Zur Mittagszeit spaziere ich durch Hofkirchen. Und was erspähen meine Adleraugen? Ein Schild, das für ein Gasthaus mit Biergarten wirbt. Da kann und will ich nicht widerstehen. Der rustikale Innenhof lädt zum Verweilen ein. Ein Tisch ist bereits besetzt. Die vier Radler kommen mir bekannt vor. Die überholten mich vor kurzer Zeit und grüssten nicht einmal. Die lustigen Vögel sitzen vor vier Humpen Bier. Das Quartett Spanier stammt von den Kanarischen Inseln, also mutieren sie für mich zu Kanarienvögeln! Bunt genug gekleidet sind sie übrigens auch. Ich bin mittlerweile ziemlich geübt im Erzählen meiner Geschichte und ich bemühe mein bestes Spanisch. Der Wortführer der Gruppe, Oliver Franco, flippt aus: «Impresionante… 3400 km hasta Moscú caminando y con un carro, no es possible!» Da mein Spanisch völlig eingerostet ist, erkläre ich dem fassungslosen Oliver auf Englisch, dass es sehr wohl möglich sei, mit einem Einkaufswagen bis nach Moskau zu spazieren. Sofort will er ein Foto mit mir und Mrs. Molly machen, welches er postwendend auf Facebook veröffentlicht. Ein Kommentar zum Bild laute so: «Pues si que le queda lejos el supermercado». Die Übersetzung dazu: «Nun ja, der Supermarkt ist weit weg …» Dem kann ich mich nur anschliessen! Nach der ersten Aufregung bestelle auch ich ein Bierchen, dazu einen Wurst-Käsesalat mit zwei Semmeln. Als die Iberer ihre Rechnung begleichen, übernehmen sie kurzerhand auch mein Getränk! Muchas gracias!

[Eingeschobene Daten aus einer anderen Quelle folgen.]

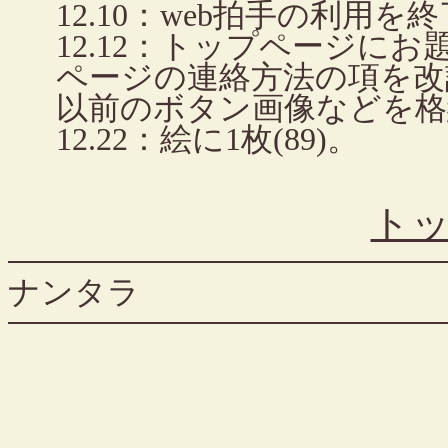
12.10：web拍手の利用を
12.12：トップページに
ページの連絡方法の項を改
以前のボタン画像などを格
12.22：絵に1枚(89)。
ト
ナンタラ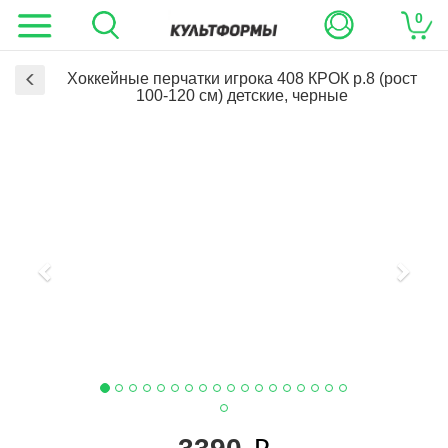
0
Хоккейные перчатки игрока 408 КРОК р.8 (рост
100-120 см) детские, черные
Previous
Next
i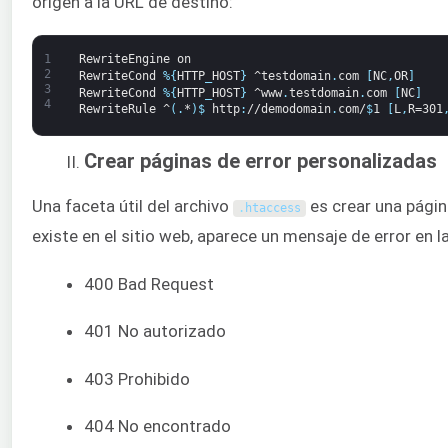
origen a la URL de destino:
1
RewriteEngine
on
2
RewriteCond
%
{
HTTP
_
HOST
}
^testdomain
.
com
[
NC
,
OR
]
3
RewriteCond
%
{
HTTP
_
HOST
}
^www
.
testdomain
.
com
[
NC
]
4
RewriteRule
^
(
.
*
)
$
http
:
//demodomain
.
com/
$
1
[
L
,
R=301
Crear páginas de error personalizadas
Una faceta útil del archivo
es crear una págin
.
htaccess
existe en el sitio web, aparece un mensaje de error en l
400 Bad Request
401 No autorizado
403 Prohibido
404 No encontrado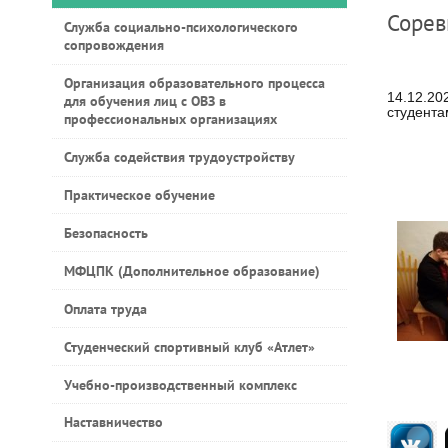
Сорев
Служба социально-психологического
сопровождения
Организация образовательного процесса
14.12.20
для обучения лиц с ОВЗ в
студента
профессиональных организациях
Служба содействия трудоустройству
Практическое обучение
Безопасность
МФЦПК (Дополнительное образование)
Оплата труда
Студенческий спортивный клуб «Атлет»
Учебно-производственный комплекс
Наставничество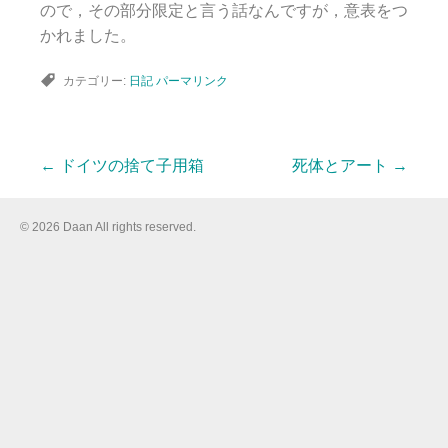
ので，その部分限定と言う話なんですが，意表をつ
かれました。
カテゴリー:
日記
パーマリンク
←
ドイツの捨て子用箱
死体とアート
→
投
© 2026 Daan All rights reserved.
稿
ナ
ビ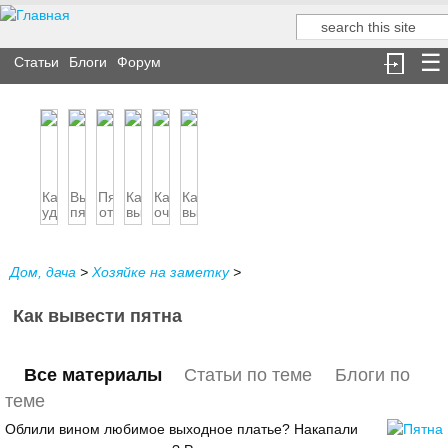
Поиск
Форма поиска
Статьи
Блоги
Форум
Как
Выводим
Пятна
Как
Как
Как
удалить
пятна
от
вывести
очистить
вывести
пятно
в
утюга
пятна
парафин
пятна
от
полевых
ржавчины
с
пасты
краски...
усло...
с...
одежды
от
Дом, дача
>
Хозяйке на заметку
ш...
>
Как вывести пятна
Все материалы
Статьи по теме
Блоги по
теме
Облили вином любимое выходное платье? Накапали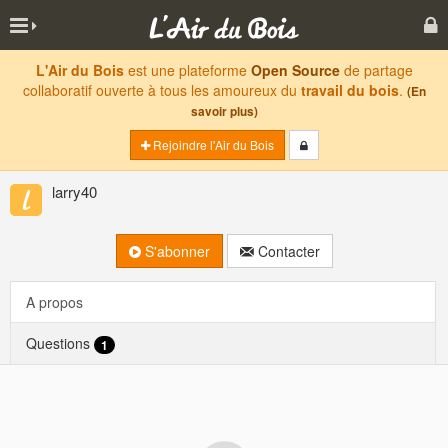
L'Air du Bois
est une plateforme
Open Source
de partage
collaboratif ouverte à tous les amoureux du
travail du bois
.
(En
savoir plus)
Rejoindre l'Air du Bois
larry40
S'abonner
Contacter
A propos
Questions
1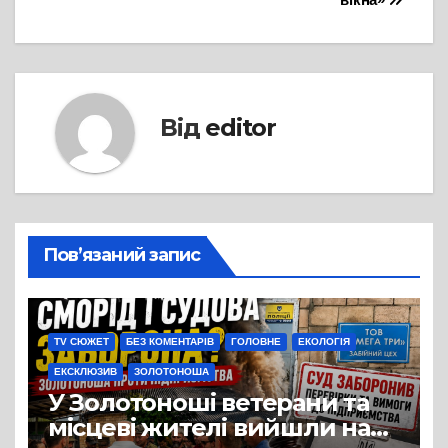
Від
editor
Пов’язаний запис
TV СЮЖЕТ
БЕЗ КОМЕНТАРІВ
ГОЛОВНЕ
ЕКОЛОГІЯ
ЕКСКЛЮЗИВ
ЗОЛОТОНОША
У Золотоноші ветерани та
місцеві жителі вийшли на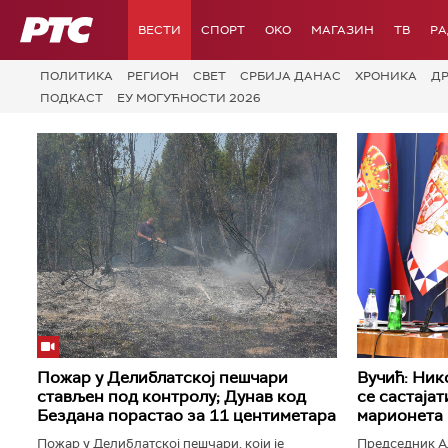
РТС
ВЕСТИ
СПОРТ
OKO
МАГАЗИН
ТВ
Р
ПОЛИТИКА
РЕГИОН
СВЕТ
СРБИЈА ДАНАС
ХРОНИКА
Д
ПОДКАСТ
ЕУ МОГУЋНОСТИ 2026
Пожар у Делиблатској пешчари
Вучић: Нико
стављен под контролу; Дунав код
се састајат
Бездана порастао за 11 центиметара
марионета
Пожар у Делиблатској пешчари, који је
Председник Ал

Es ist ausgesprochen schwül zum Wandern. Ich bin durchgeschwitzt. Am Nachmittag überholt mich ein bekanntes Gesicht auf einem Fahrrad. Mit Alfred hatte ich vor zirka einer Woche in der Gegend um Ingolstadt ein paar Worte gewechselt. Er sei wegen Krankheit mit dem Zug nach Hause gereist und habe sich in München auskuriert. Jetzt sei er wieder fit und zurück auf seiner Reise nach Budapest. Wir marschieren eine gute Strecke zusammen und unterhalten uns. Er habe eine gradlinige Karriere als Ingenieur hingelegt und sei auch regelmässig befördert worden. Er entwickelte während 25 Jahren ABS-Bremssysteme für Lastwagen. Während der Finanzkrise 2008 ging es seiner Firma plötzlich sehr schlecht und man entliess ihn, ohne mit der Wimper zu zucken. Da war er 52 Jahre alt. Nach erfolgloser Jobsuche beschloss er spontan sich aus der Arbeitswelt zurückzuziehen. Er habe immer sparsam gelebt und auch etwas auf die hohe Kante gelegt. Nun bezeichne er sich als Lebenskünstler und im Nachhinein sei er über seine Kündigung vor zehn Jahren sehr froh.